Segment Open
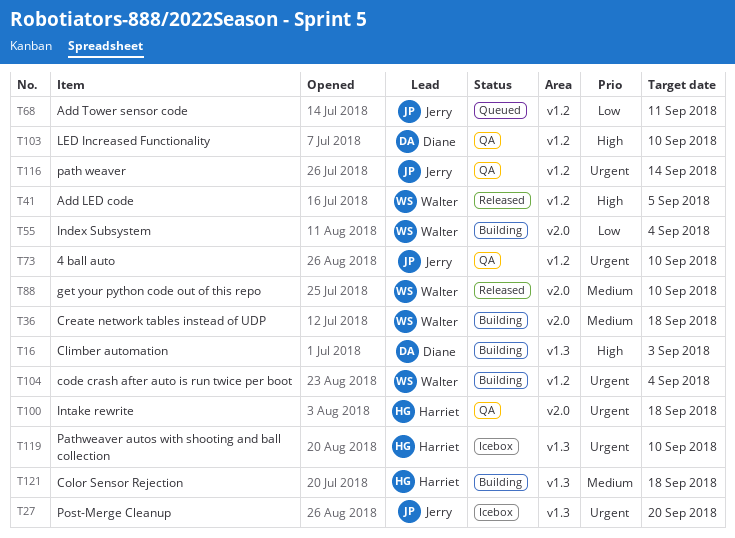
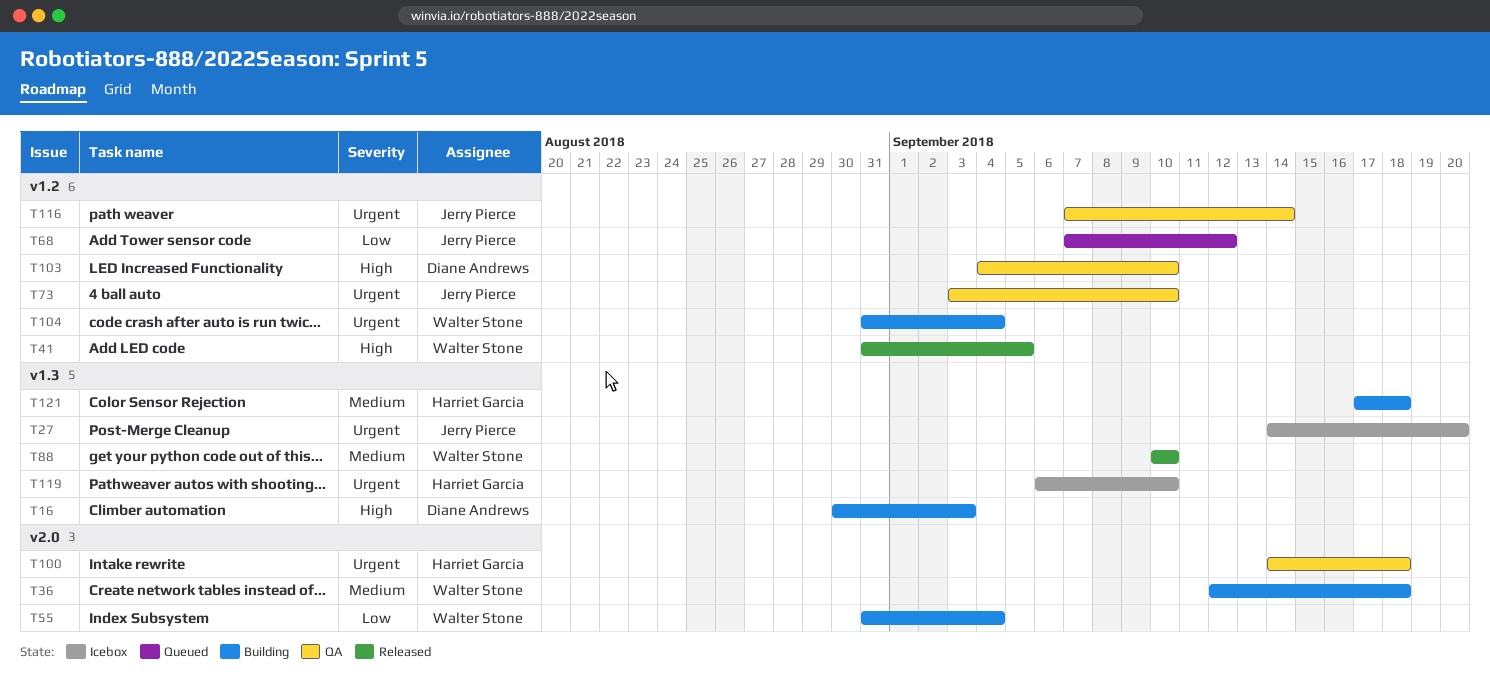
T68, due: Sep 11 -> Sep 12
T88, label: v2.0 -> v1.3

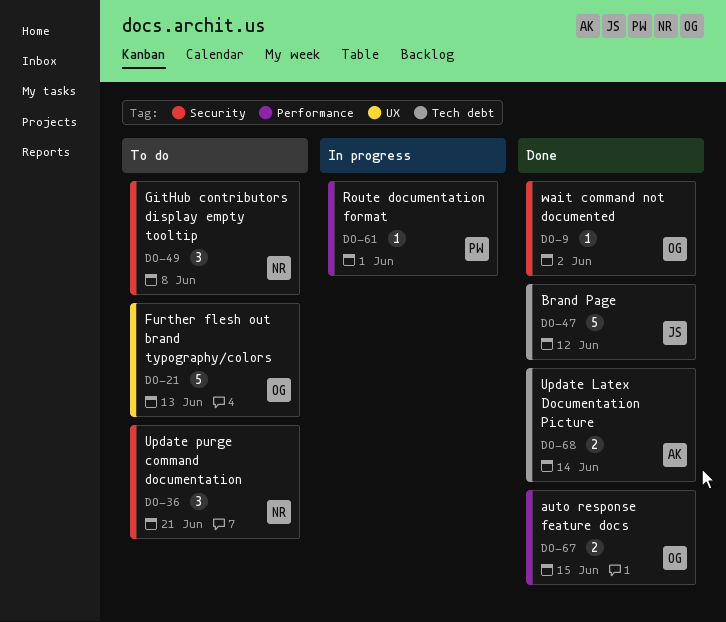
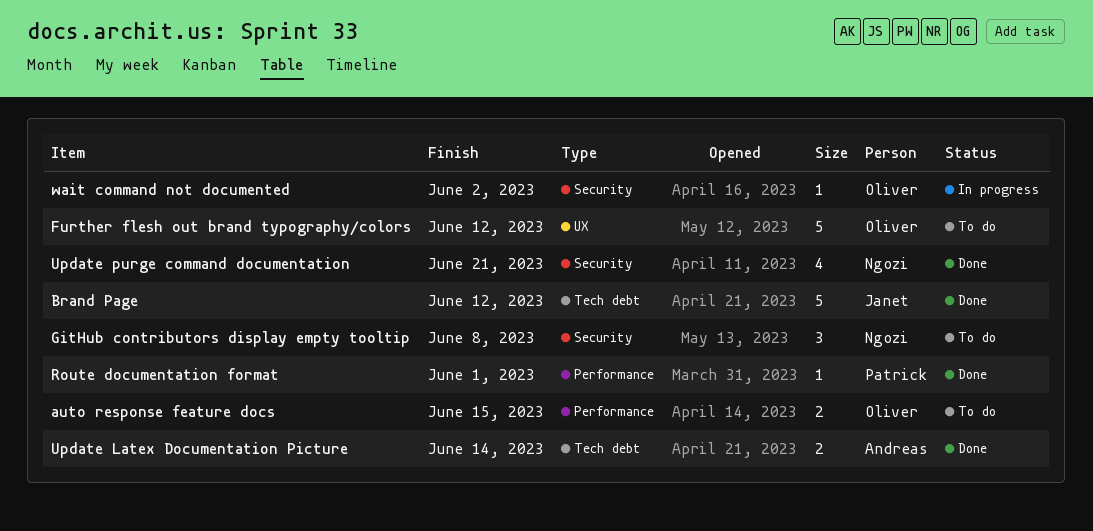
auto response feature docs, status: Done -> To do
Further flesh out brand typography/colors, due: Jun 13 -> Jun 12
Route documentation format, status: In progress -> Done
Update purge command documentation, status: To do -> Done
Update purge command documentation, estimate: 3 -> 4
wait command not documented, status: Done -> In progress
Segment Closed
**To do**
Return, with nothing added or dropped, the line containing "Route documentation format, status: In" and every line after it to the end of the listing above.

**Exercise solution**
Route documentation format, status: In progress -> Done
Update purge command documentation, status: To do -> Done
Update purge command documentation, estimate: 3 -> 4
wait command not documented, status: Done -> In progress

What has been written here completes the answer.